Items listed in a dataset
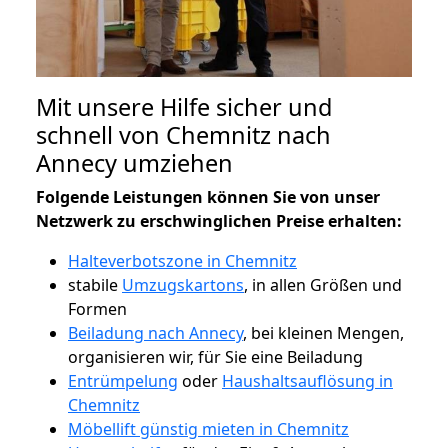
Mit unsere Hilfe sicher und
schnell von Chemnitz nach
Annecy umziehen
Folgende Leistungen können Sie von unser
Netzwerk zu erschwinglichen Preise erhalten:
Halteverbotszone in Chemnitz
stabile
Umzugskartons
, in allen Größen und
Formen
Beiladung nach Annecy
, bei kleinen Mengen,
organisieren wir, für Sie eine Beiladung
Entrümpelung
oder
Haushaltsauflösung in
Chemnitz
Möbellift günstig mieten in Chemnitz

- _PROBLEM TO WORK ON_
Set every record down verbatim. No pictures belong in the copy.

- _RESPONSE TO THE TASK_
Mit unsere Hilfe sicher und
schnell von Chemnitz nach
Annecy umziehen
Folgende Leistungen können Sie von unser
Netzwerk zu erschwinglichen Preise erhalten:
Halteverbotszone in Chemnitz
stabile
Umzugskartons
, in allen Größen und
Formen
Beiladung nach Annecy
, bei kleinen Mengen,
organisieren wir, für Sie eine Beiladung
Entrümpelung
oder
Haushaltsauflösung in
Chemnitz
Möbellift günstig mieten in Chemnitz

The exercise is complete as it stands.